Member of the National Assembly
- In office August 2021 – 27 November 2025
- Preceded by: Lawrence Sichalwe
- Succeeded by: Bright Nundwe
- Constituency: Chawama

Ward councillor for Nkoloma Ward
- In office August 2016 – August 2021

Personal details
- Born: Tasila Lungu 10 May 1983 (age 42)
- Party: Patriotic Front
- Spouse: Patrick Mwansa
- Parent: Edgar Lungu (father) Esther Lungu (mother)
- Occupation: Politician

= Tasila Lungu =

Zambian Politician

Tasila Lungu Mwansa (born May 10, 1983) is a Zambian politician and philanthropist.
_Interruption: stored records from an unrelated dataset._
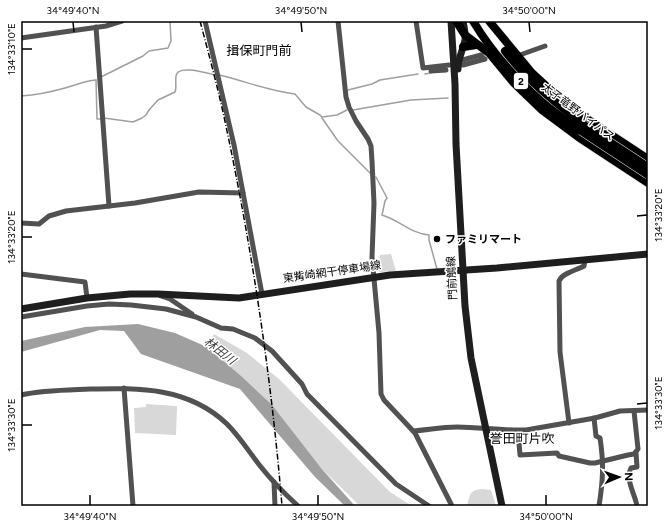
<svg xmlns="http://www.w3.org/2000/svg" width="669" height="527" viewBox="0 0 669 527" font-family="Figtree,'Noto Sans JP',sans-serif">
<rect width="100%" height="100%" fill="#fff"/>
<g fill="#d8d8d8">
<polygon points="391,254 396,271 379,272 380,255"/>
<polygon points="214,334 247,353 279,379 390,492 412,506 360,506 321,468 207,347"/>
<polygon points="146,404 177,406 176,435 135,433 134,408 146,407"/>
<path d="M482,489L491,490L496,506H467C470,495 469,490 482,489Z"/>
</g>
<polygon fill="#9f9f9f" points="138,324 175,333 207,347 241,376 272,405 321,468 355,506 345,506 315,477 240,389 141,354 124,331 100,330 21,352 21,341 85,327"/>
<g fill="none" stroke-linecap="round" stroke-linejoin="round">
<g stroke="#9f9f9f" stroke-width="1.5">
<polyline points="425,74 431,73"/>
<path d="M219,75C245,81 269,91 295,94L306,107L320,115L322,117L337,115L347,110"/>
<polyline points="101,77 143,56 149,51 168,48 171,41 170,21"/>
<polyline points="96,80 97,119 100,119"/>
<polyline points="348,90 372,84 380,80 418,74"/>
<path d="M21,96C36,95 51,92 65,88C76,85 85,81 96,80"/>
<polyline points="353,110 411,100 448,98"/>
<path d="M104,118L133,122L142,118L146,115L149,110L158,100L175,92C177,87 175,82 176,76C177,64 207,73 215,75"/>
<polyline points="322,118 338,141 371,174"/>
<path d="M376,177L387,198L385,201L382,215C399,220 412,234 429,235V240L437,269"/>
</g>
<g stroke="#dbdbdb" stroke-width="9">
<g id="trunk">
<polyline points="456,21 465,35 489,53 513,82 542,110 581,139 648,183"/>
<path d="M473,21C491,51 515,78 541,101C553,112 568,121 581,131"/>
<polyline points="489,21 532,73 569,107 648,159"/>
<polyline points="463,47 476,45"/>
<path d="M505,51C528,81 555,102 584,125"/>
</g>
</g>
<g stroke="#515151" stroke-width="5">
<polyline points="205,21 234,145 262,294"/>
<polyline points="338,21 346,97 349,107 356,121 368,139 371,146 372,161 374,203 372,257 379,333 381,394 384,400 415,433 452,506"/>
<polyline points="416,21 423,68 449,65"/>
<polyline points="96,27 109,206"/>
<polyline points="21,38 106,26 122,21"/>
<polyline points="517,56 545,46"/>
<polyline points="459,61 481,55 484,59"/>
<polyline points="463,65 485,59"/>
<polyline points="431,71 446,70"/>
<polyline points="21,223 39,224 49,216 66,211 135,203 199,192 243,193"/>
<polyline points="21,274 85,282 87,298"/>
<polyline points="161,296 170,299 192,314"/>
<polyline points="21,317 87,306 109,304 131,305 166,309 196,317 221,328 233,329 255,338 272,351 302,384 307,394 396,484 429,506"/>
<polyline points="124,388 133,506"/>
<path d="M21,395C43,390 67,390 90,389C140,388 188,387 227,424C240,437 249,452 261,467C272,481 285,494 298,506"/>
<path d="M594,418L596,436L600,438C604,463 603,481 599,506"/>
<path d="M569,423L560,352L559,281C562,273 577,270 584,266L585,260"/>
<path d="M413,431C427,430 442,427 457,427C480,427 503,431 526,430L595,418L620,411L648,410"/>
<polyline points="518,431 520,455 557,453 559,456 590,463 595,463 628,455 634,454 638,449 634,411"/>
<path d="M636,453L637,467L631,468C625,480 635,494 637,506"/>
<polyline points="274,482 275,506"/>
</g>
<g stroke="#1e1e1e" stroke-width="7">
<polyline points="451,21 455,84 456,144 465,306 471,358 502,506"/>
<path d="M458,69C458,58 463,50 465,40C466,34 464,27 463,21"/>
<polyline points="21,309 87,298 130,294 158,294 239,298 390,275 497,268 648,254"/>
</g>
<use href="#trunk" stroke="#000" stroke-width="8"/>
<path stroke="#000" stroke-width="1.5" stroke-dasharray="6 2 1 2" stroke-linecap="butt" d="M200,21C208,51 216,81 223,112C251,242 271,373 282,506"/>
<g stroke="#dbdbdb" stroke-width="9" stroke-linecap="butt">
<g id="trunk-bridge">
<polyline points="584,125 648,167"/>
<polyline points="581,131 648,175"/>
</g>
</g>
<use href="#trunk-bridge" stroke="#000" stroke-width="8"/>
</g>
<path fill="none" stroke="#000" stroke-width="1.5" d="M73,22L74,32M301,22L302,32M529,22L530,32M22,49H32M637,216L647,215M22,237H32M637,404L647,403M22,425H32M90,495V505M318,495V505M546,495V505"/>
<circle fill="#000" stroke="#fff" stroke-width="1.5" cx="437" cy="239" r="4"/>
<g text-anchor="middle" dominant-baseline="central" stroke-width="3" stroke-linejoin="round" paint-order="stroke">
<rect fill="#fff" stroke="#4c4c4c" stroke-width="1" x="514" y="73" width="14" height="16" rx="3"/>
<g font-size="10" font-weight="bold" fill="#000">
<text x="521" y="81">2</text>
</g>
<g font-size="11" fill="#000" stroke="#fff">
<text transform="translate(578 112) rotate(37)">太子竜野バイパス</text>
<text transform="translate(332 272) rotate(-8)">東觜崎網干停車場線</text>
<text transform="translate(452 278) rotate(-93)">門前鵤線</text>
</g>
<g font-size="11" font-weight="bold" fill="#000" stroke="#fff" text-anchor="start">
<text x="445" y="239">ファミリマート</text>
</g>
<g font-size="12" font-style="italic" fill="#404040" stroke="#fff">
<text transform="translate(220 351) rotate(38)">林田川</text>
</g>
<g font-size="13" fill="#000" stroke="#fff">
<text x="259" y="50">揖保町門前</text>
<text x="522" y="438">誉田町片吹</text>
</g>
</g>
<rect width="669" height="527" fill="none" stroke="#ffffff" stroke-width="44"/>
<g transform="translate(619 477) rotate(88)" stroke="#ffffff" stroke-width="3" paint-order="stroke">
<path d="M0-3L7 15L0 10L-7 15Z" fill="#000000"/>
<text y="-6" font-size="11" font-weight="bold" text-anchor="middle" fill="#000000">N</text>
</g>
<rect x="22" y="22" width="625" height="483" fill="none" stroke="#000" stroke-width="1.5"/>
<g font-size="10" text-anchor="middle" fill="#000">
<text x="73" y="14">34°49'40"N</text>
<text x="301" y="14">34°49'50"N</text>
<text x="529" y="14">34°50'00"N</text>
<text transform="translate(11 49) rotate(-90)" y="4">134°33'10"E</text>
<text transform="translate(658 215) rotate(-90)" y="4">134°33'20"E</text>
<text transform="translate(11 237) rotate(-90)" y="4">134°33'20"E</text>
<text transform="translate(658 403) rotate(-90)" y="4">134°33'30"E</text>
<text transform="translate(11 425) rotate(-90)" y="4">134°33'30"E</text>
<text x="90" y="520">34°49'40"N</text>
<text x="318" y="520">34°49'50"N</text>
<text x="546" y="520">34°50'00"N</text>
</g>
</svg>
She is a member of the Patriotic Front and is the former Member of Parliament for Chawama.

==Biography==
Tasila was born on May 10, 1983. At the age of 12, Tasila and her mother left Zambia for the US and returned after her father's victory in the January 2015 by-election, in which he was chosen to carry out the remainder of the late Michael Sata's term as president.

==Political career==
Tasila contested for the position of Nkoloma ward councillor in Chawama constituency of Lusaka District at the 2016 general election and was elected. She then contested for the position of member of parliament for Chawama constituency at the 2021 general election as the Patriotic Front candidate and was elected.

In November 2025, her parliamentary seat was declared vacant by the speaker, Nelly Mutti, which meant that she wouldn't continue being the member of parliament for Chawama constituency.

==Personal life==
In 2020, Tasila married Patrick Mwansa.